Former Race Relations commissioner Joris de Bres has told New Plymouth voters they have nothing to fear from the introduction of a Maori ward.
Mr de Bres has been speaking at an information forum in the city, which attracted about 70 people, ahead of a citizens-initiated referendum on the issue.
New Plymouth District Council voted last year to establish a Maori ward at the next local government elections in 2016.
But in February a petition championed by former New Plymouth Greypower leader Hugh Johnson got the numbers required to spark a referendum.
Mr de Bres said the popular argument that Maori wards were undemocratic did not stand up in the New Zealand context.
"Maori seats in Parliament and the idea of Maori constituencies in local government is a uniquely New Zealand form of democracy, sanctioned by Parliament and part of our constitutional arrangement.
"Lets think about this as affirming the longest and most continuous democratic tradition in the world."
Mr de Bres said a vote against a Maori ward would represent another example of the tyranny of the majority.
A vote in favour on the other hand would offer Maori a place at the table which would prove a unifying force rather than a divisive one, he said.
"What you are doing if you vote in favour of this proposal is creating or making that space available and leaving it to Maori to whether they want that representation or whether they happily go onto the general roll.
"So what is so threatening or damaging about that."
Other speakers at the forum included Doug Leeder, the chairman of the Bay of Plenty Regional Council, which has three Maori wards, and Tipa Mahuta who is one of two Maori ward councillors on the Waikato Regional Council.
Ms Mahuta said Maori wards were a step towards improved understanding between Maori and Pakeha and an opportunity to get Maori around the council table.
"For 150 years we've been walking around each other and we're still a bit of a mystery to one another, well that's true in my area," she said.
"People drive past marae and they know they're marae but they haven't been there in the 50 or 60 years in the Waikato so we've got a lot of work to do.
"And I say that because it's easy, we have perfected the politics of exclusion."
Ms Mahuta said being a Maori ward councillor was not a free pass and presented its own unique challenges.
"I've been asked if I'm the minute taker and I've been mistaken for a whole lot of other things but not as the deputy chair of council.
"So this is really new for the Waikato because I'm the polar opposite of most local body politicians in my area.

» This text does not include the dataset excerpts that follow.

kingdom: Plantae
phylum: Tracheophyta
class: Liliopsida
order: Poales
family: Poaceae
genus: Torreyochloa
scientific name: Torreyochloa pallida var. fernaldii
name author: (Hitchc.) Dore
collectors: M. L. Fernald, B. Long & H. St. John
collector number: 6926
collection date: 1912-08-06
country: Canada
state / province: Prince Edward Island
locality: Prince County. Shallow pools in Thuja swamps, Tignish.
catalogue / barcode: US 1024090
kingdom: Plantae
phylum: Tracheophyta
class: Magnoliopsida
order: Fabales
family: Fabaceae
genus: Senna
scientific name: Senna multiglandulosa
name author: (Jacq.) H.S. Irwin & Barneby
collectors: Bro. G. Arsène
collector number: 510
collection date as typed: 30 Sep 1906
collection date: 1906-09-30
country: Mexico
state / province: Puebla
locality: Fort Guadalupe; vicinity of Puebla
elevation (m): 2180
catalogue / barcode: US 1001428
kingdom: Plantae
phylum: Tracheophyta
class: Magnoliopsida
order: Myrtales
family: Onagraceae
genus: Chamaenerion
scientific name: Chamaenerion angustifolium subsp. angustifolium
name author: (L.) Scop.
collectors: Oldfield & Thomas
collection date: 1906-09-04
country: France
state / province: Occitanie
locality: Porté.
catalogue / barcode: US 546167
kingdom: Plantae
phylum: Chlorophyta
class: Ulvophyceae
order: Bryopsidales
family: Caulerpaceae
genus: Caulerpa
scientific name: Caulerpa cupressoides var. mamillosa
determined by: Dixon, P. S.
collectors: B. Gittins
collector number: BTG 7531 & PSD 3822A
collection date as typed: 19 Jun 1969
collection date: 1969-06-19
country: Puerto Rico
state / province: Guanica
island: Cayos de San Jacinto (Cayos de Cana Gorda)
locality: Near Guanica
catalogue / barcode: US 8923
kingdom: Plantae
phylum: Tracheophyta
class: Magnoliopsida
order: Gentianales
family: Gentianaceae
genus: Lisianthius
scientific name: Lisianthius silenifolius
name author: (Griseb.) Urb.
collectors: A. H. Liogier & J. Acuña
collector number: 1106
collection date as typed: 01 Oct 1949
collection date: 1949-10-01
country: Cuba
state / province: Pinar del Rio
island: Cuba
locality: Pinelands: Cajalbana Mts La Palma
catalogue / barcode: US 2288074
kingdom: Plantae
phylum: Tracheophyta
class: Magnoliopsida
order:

I'm younger than them, darker than them and funnier than most of them."
While most people in the audience were in favour of the introduction of a Maori ward, a Te Atiawa kaumatua, Grant Knuckey, said it was sad that on the centenary of Gallipoli, Maori were still arguing for equal representation.
Mr Knuckey was concerned about the affect an overwhelming loss in the referendum would have on young Maori and wanted to pull out of it.
"What really worries me is the aftermath of the negativity which then spreads amongst our kids and when they go to school they feel perplexed about being Maori and ashamed."
Voting packs for the referendum go out tomorrow and polling closes at noon on 15 May, with a result expected later that day.